Yagi Shigeo, Schuster Frederick L, Visvesvara Govinda S
California Department of Public Health, Viral and Rickettsial Disease Laboratory, 850 Marina Bay Parkway, Richmond, CA, 94804, USA.
Parasitol Res. 2008 Jan;102(2):211-7. doi: 10.1007/s00436-007-0749-7. Epub 2007 Sep 25.

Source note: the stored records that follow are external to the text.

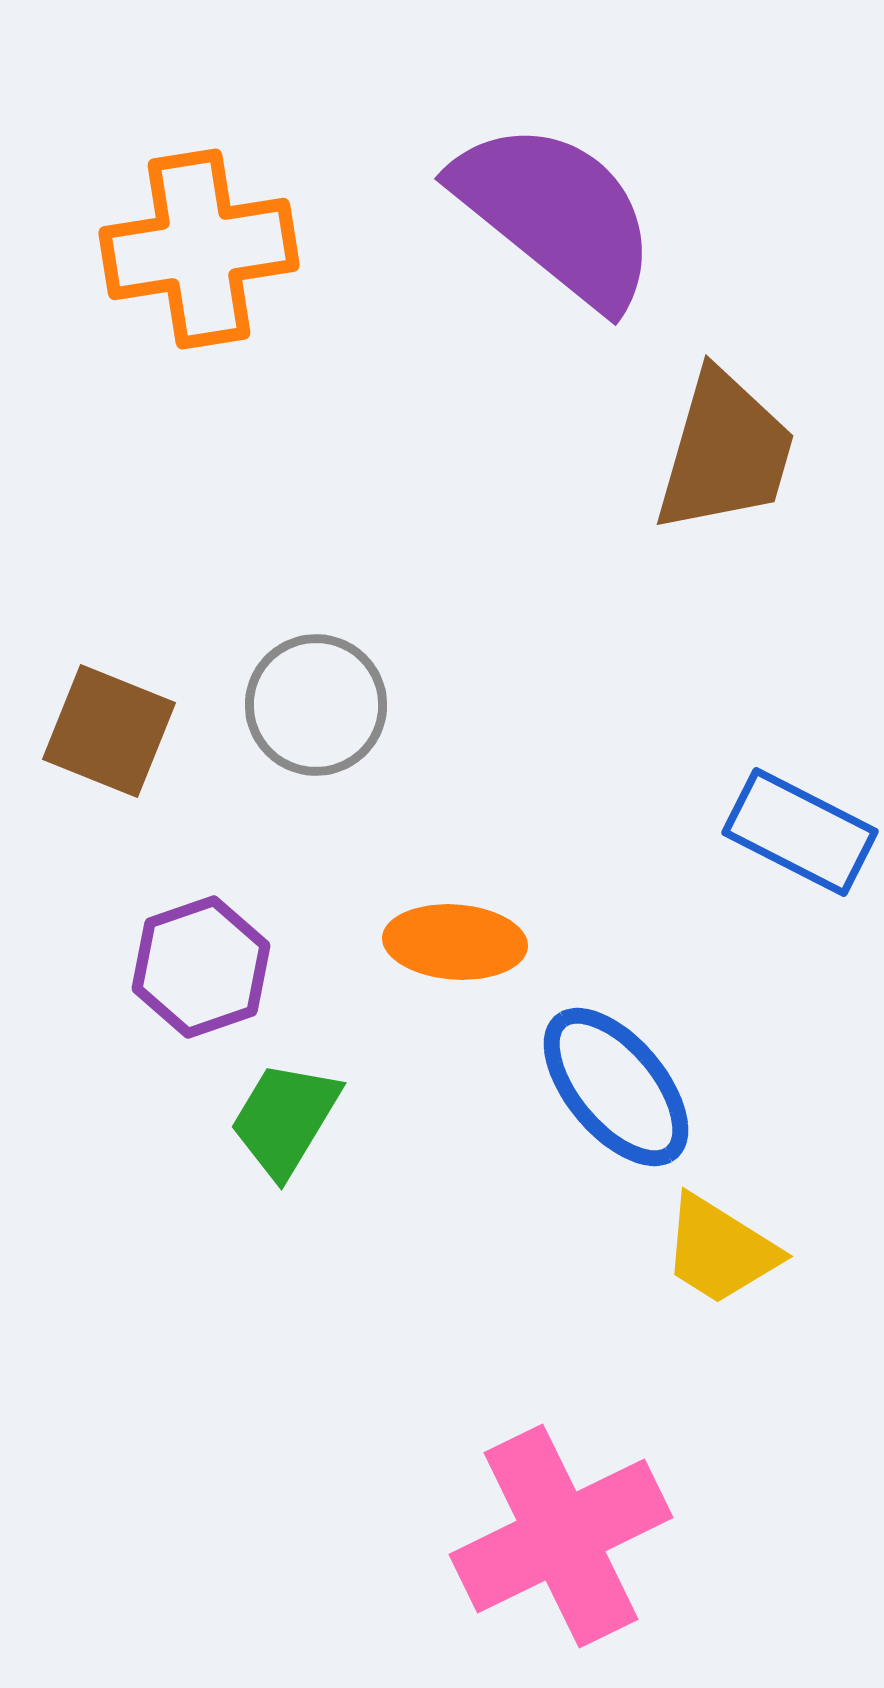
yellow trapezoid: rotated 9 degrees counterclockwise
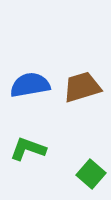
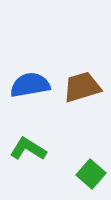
green L-shape: rotated 12 degrees clockwise
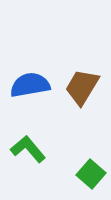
brown trapezoid: rotated 42 degrees counterclockwise
green L-shape: rotated 18 degrees clockwise
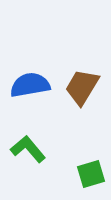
green square: rotated 32 degrees clockwise
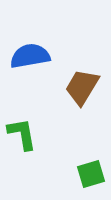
blue semicircle: moved 29 px up
green L-shape: moved 6 px left, 15 px up; rotated 30 degrees clockwise
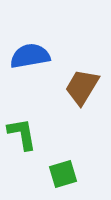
green square: moved 28 px left
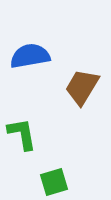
green square: moved 9 px left, 8 px down
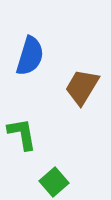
blue semicircle: rotated 117 degrees clockwise
green square: rotated 24 degrees counterclockwise
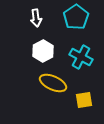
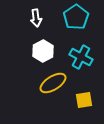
yellow ellipse: rotated 56 degrees counterclockwise
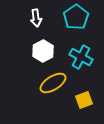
yellow square: rotated 12 degrees counterclockwise
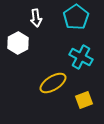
white hexagon: moved 25 px left, 8 px up
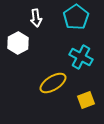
yellow square: moved 2 px right
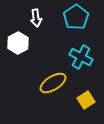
yellow square: rotated 12 degrees counterclockwise
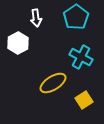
yellow square: moved 2 px left
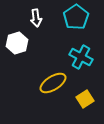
white hexagon: moved 1 px left; rotated 10 degrees clockwise
yellow square: moved 1 px right, 1 px up
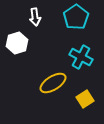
white arrow: moved 1 px left, 1 px up
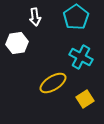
white hexagon: rotated 10 degrees clockwise
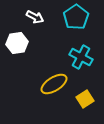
white arrow: rotated 54 degrees counterclockwise
yellow ellipse: moved 1 px right, 1 px down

Granulomatous amoebic encephalitis (GAE) is a usually fatal disease caused by the free-living amoebae Balamuthia mandrillaris and Acanthamoeba spp. The intent of this study was to determine if the polymerase chain reaction (PCR) could be used retrospectively to detect amoeba mitochondrial 16S ribosomal ribonucleic acid gene deoxyribonucleic acid (DNA) in confirmed archival tissue sections from GAE cases stored in our laboratories for 1 to 34 years. The DNA was extracted from deparaffinized sections, and appropriate primer sets for each of the two amoebae were used for DNA detection. Indirect immunofluorescent staining (IIF) of tissue sections was used as the standard for identification of amoebae against which the PCR results were compared. Sixty slides from a total of 56 cases were processed by PCR for amoeba 16S DNA. In 28 (47%) slides, there was agreement between the IIF and PCR results. In 41 of the slides (52%), no DNA was detected after PCR. In one slide (1%), the PCR and IIF results did not agree. While PCR supported IIF findings in about half of the slides, there are significant limitations in amoeba DNA identifications in formalin-fixed brain tissues. Degradation of amoeba DNA because of formalin fixation was probably a factor in limiting valid results.
肉芽肿性阿米巴脑炎(GAE)是一种通常致命的疾病,由自由生活的阿米巴原虫——曼氏巴罗属阿米巴和棘阿米巴属引起。本研究的目的是确定聚合酶链反应(PCR)是否可用于回顾性检测保存在我们实验室1至34年的GAE确诊病例存档组织切片中的阿米巴线粒体16S核糖体核糖核酸基因的脱氧核糖核酸(DNA)。从脱石蜡切片中提取DNA,并使用针对这两种阿米巴原虫各自的合适引物组进行DNA检测。组织切片的间接免疫荧光染色(IIF)用作鉴定阿米巴原虫的标准,并与PCR结果进行比较。对总共56例病例的60张载玻片进行了PCR检测阿米巴16S DNA。在28张(47%)载玻片中,IIF和PCR结果一致。在41张(52%)载玻片中,PCR后未检测到DNA。在1张(1%)载玻片中,PCR和IIF结果不一致。虽然PCR在大约一半的载玻片中支持了IIF的结果,但在福尔马林固定的脑组织中进行阿米巴DNA鉴定存在显著局限性。福尔马林固定导致的阿米巴DNA降解可能是限制有效结果的一个因素。